Which isn’t to say there aren’t any logical reasons for having one less human on the planet. Overpopulation, resources, the inevitable pain and destruction and waste the comes with being alive, all of that. It’s just that you can choose to make your time here worth the burden, and that right there is the winning argument on the large scale. Me-as-human gets to be here if I’m doing my best to earn my keep. Me-as-me, there isn’t any logic to ceasing to exist, as there isn’t for anyone else. Even Roger Ailes didn’t have to die a contemptible shit pile. That was all in his power to remedy, and he didn’t, and good riddance.

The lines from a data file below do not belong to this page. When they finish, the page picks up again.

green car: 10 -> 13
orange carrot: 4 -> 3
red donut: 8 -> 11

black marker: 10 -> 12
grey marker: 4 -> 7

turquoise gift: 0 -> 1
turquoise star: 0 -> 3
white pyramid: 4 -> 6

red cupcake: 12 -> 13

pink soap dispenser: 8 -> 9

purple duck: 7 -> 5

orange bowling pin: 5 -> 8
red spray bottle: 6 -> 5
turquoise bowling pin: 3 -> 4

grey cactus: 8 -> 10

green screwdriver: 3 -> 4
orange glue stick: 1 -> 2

All of this is to say, we can’t know what caused Chris to kill himself, but it is terribly sad, and I am in mourning. I would wager that that last show in Detroit had something to do with his being convinced. Sorry, Detroit, not your fault, you didn’t break him but you did convince him, incidentally, I’m just saying some personal association with playing this show in this city with this band severed the final thread. Also I don’t mean to rain down on faith as a concept, either. A lot of good people make a lot of good decisions based on their faith. I would imagine some people can close their eyes, block out logic for a while, and feel a comforting, meandering warmth flow through them, something like peace, something like grace. It’s just mine works differently than theirs. So to all those who share my unfortunate faith, I say this: stay strong, stay logical, wait it out. It will get better. It always does.
Also dying doesn’t look to be any fun at all. All it takes is a bad coughing fit and every gasping molecule I get into my lungs in the immediate aftermath is a revelation.